The fact that more than half of House Republicans would throw their weight behind such an egregious lawsuit is perhaps unsurprising, if not alarming. “With one of our political parties trying to overturn the results of a free and fair election,” we are closer to democratic erosion “now than we were before the election, or a year ago,” Susan Stokes, the director of the Chicago Center on Democracy at the University of Chicago told The Atlantic. Republicans “have been going down that road all through Trump’s term, but this is the parting gift, which is more extreme than what has happened before.”
Unfortunately, the 106 House Republicans backing Trump’s latest flimsy effort to overturn the election aren’t the only ones supporting his attacks. Earlier this week, 18 state attorneys general filed their own brief in support of Paxton’s lawsuit, a majority of the 25 Republican attorneys general nationwide. In Georgia, a battleground state lost by the president, Republican Attorney General Chris Carr called the lawsuit “constitutionally, legally and factually wrong,” only to receive a call from Trump warning Carr not to rally other Republicans against the suit.
Meanwhile, Trump has received the support of such GOP Senators as Texas Republican Ted Cruz, who agreed to argue the case, and Georgia’s two Republican Senators, Kelly Loeffler and David Perdue, who have also endorsed the lawsuit. It also received praise from Missouri’s Republican Senator Josh Hawley, who has been floated as a possible 2024 presidential contender.
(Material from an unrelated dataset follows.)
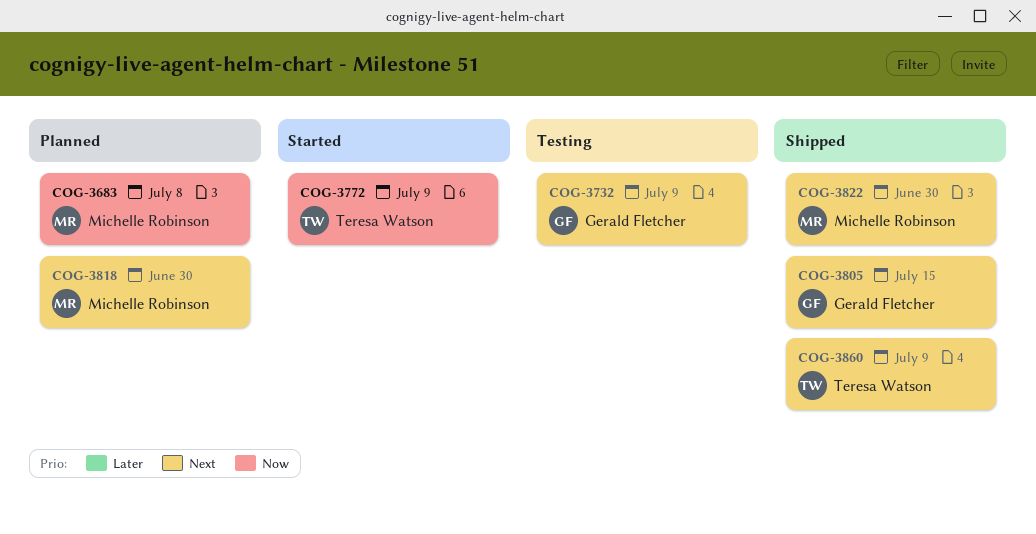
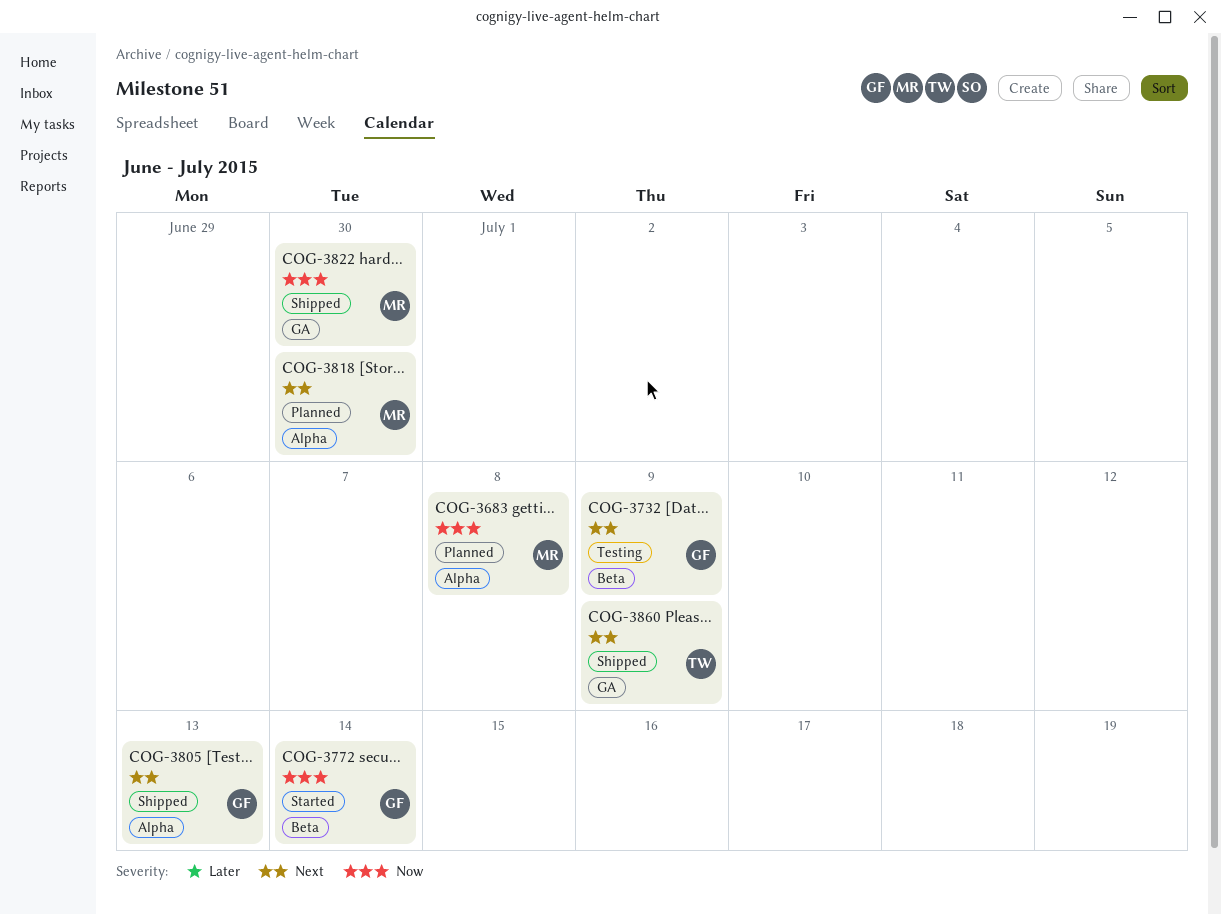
COG-3772, owner: Teresa Watson -> Gerald Fletcher
COG-3772, due: Jul 9 -> Jul 14
COG-3805, due: Jul 15 -> Jul 13
COG-3822, priority: Next -> Now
Trump won’t likely succeed in his efforts to remain in control of the White House, and the Republicans backing these attempts might even believe the same. For now, the Electoral College is scheduled to deliver Trump a loss next week, as he takes his legal battles all the way to the Supreme Court. But whether or not Trump is successful, the Republicans joining his chorus of lies — that the election results are invalid only because your party lost — present a slippery slope, and risk setting a dangerous precedent for the future of voting rights.